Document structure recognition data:
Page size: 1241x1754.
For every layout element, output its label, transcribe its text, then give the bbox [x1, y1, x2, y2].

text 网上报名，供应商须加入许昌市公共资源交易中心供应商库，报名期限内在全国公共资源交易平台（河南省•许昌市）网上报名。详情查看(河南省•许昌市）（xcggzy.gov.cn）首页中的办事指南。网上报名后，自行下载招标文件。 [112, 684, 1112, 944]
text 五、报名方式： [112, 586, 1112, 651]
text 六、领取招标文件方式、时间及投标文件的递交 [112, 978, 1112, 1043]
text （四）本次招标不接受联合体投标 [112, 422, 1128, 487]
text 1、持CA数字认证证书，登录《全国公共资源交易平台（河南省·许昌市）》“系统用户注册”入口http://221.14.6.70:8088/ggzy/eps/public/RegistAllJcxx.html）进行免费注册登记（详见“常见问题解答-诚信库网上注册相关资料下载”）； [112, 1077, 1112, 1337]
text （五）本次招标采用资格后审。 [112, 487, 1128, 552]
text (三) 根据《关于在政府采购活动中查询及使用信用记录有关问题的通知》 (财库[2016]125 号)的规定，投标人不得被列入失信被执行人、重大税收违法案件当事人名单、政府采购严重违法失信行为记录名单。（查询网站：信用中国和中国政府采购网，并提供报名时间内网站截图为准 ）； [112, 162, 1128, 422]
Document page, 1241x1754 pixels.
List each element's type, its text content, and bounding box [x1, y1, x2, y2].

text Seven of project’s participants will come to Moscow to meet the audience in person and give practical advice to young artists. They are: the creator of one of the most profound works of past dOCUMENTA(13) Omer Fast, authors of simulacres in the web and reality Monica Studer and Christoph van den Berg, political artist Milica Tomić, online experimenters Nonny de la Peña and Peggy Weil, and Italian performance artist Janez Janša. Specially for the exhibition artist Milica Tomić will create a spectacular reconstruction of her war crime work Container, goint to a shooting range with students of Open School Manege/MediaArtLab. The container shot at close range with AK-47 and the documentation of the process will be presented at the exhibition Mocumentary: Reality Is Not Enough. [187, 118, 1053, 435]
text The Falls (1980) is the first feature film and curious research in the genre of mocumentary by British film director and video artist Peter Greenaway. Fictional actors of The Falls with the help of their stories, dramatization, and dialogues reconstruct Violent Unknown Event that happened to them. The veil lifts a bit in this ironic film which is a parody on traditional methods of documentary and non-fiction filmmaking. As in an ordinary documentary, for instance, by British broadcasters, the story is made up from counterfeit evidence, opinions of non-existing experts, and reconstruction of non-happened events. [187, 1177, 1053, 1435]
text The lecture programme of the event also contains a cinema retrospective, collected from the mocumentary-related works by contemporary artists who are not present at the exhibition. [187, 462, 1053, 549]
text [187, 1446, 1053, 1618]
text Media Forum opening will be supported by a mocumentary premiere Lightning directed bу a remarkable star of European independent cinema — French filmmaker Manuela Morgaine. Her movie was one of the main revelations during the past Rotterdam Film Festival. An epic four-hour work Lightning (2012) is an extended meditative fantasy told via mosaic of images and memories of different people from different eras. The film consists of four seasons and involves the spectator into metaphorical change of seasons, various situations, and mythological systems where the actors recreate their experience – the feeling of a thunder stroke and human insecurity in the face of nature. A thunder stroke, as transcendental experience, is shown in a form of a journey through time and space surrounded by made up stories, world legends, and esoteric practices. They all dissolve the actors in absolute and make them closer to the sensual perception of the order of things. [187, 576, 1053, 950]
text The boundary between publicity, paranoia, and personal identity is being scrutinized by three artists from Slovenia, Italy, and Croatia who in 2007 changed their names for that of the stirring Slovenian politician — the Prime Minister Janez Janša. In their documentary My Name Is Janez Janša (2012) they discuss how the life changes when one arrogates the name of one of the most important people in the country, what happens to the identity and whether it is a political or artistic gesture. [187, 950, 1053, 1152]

Your task:
Copy out every record again, letter for letter.

Response for this exercise:
Page size: 1241x1754.
For every layout element, output its label, transcribe its text, then give the bbox [x1, y1, x2, y2].

text 网上报名，供应商须加入许昌市公共资源交易中心供应商库，报名期限内在全国公共资源交易平台（河南省•许昌市）网上报名。详情查看(河南省•许昌市）（xcggzy.gov.cn）首页中的办事指南。网上报名后，自行下载招标文件。 [112, 684, 1112, 944]
text 五、报名方式： [112, 586, 1112, 651]
text 六、领取招标文件方式、时间及投标文件的递交 [112, 978, 1112, 1043]
text （四）本次招标不接受联合体投标 [112, 422, 1128, 487]
text 1、持CA数字认证证书，登录《全国公共资源交易平台（河南省·许昌市）》“系统用户注册”入口http://221.14.6.70:8088/ggzy/eps/public/RegistAllJcxx.html）进行免费注册登记（详见“常见问题解答-诚信库网上注册相关资料下载”）； [112, 1077, 1112, 1337]
text （五）本次招标采用资格后审。 [112, 487, 1128, 552]
text (三) 根据《关于在政府采购活动中查询及使用信用记录有关问题的通知》 (财库[2016]125 号)的规定，投标人不得被列入失信被执行人、重大税收违法案件当事人名单、政府采购严重违法失信行为记录名单。（查询网站：信用中国和中国政府采购网，并提供报名时间内网站截图为准 ）； [112, 162, 1128, 422]
Document page, 1241x1754 pixels.
List each element's type, its text content, and bounding box [x1, y1, x2, y2].

text Seven of project’s participants will come to Moscow to meet the audience in person and give practical advice to young artists. They are: the creator of one of the most profound works of past dOCUMENTA(13) Omer Fast, authors of simulacres in the web and reality Monica Studer and Christoph van den Berg, political artist Milica Tomić, online experimenters Nonny de la Peña and Peggy Weil, and Italian performance artist Janez Janša. Specially for the exhibition artist Milica Tomić will create a spectacular reconstruction of her war crime work Container, goint to a shooting range with students of Open School Manege/MediaArtLab. The container shot at close range with AK-47 and the documentation of the process will be presented at the exhibition Mocumentary: Reality Is Not Enough. [187, 118, 1053, 435]
text The Falls (1980) is the first feature film and curious research in the genre of mocumentary by British film director and video artist Peter Greenaway. Fictional actors of The Falls with the help of their stories, dramatization, and dialogues reconstruct Violent Unknown Event that happened to them. The veil lifts a bit in this ironic film which is a parody on traditional methods of documentary and non-fiction filmmaking. As in an ordinary documentary, for instance, by British broadcasters, the story is made up from counterfeit evidence, opinions of non-existing experts, and reconstruction of non-happened events. [187, 1177, 1053, 1435]
text The lecture programme of the event also contains a cinema retrospective, collected from the mocumentary-related works by contemporary artists who are not present at the exhibition. [187, 462, 1053, 549]
text [187, 1446, 1053, 1618]
text Media Forum opening will be supported by a mocumentary premiere Lightning directed bу a remarkable star of European independent cinema — French filmmaker Manuela Morgaine. Her movie was one of the main revelations during the past Rotterdam Film Festival. An epic four-hour work Lightning (2012) is an extended meditative fantasy told via mosaic of images and memories of different people from different eras. The film consists of four seasons and involves the spectator into metaphorical change of seasons, various situations, and mythological systems where the actors recreate their experience – the feeling of a thunder stroke and human insecurity in the face of nature. A thunder stroke, as transcendental experience, is shown in a form of a journey through time and space surrounded by made up stories, world legends, and esoteric practices. They all dissolve the actors in absolute and make them closer to the sensual perception of the order of things. [187, 576, 1053, 950]
text The boundary between publicity, paranoia, and personal identity is being scrutinized by three artists from Slovenia, Italy, and Croatia who in 2007 changed their names for that of the stirring Slovenian politician — the Prime Minister Janez Janša. In their documentary My Name Is Janez Janša (2012) they discuss how the life changes when one arrogates the name of one of the most important people in the country, what happens to the identity and whether it is a political or artistic gesture. [187, 950, 1053, 1152]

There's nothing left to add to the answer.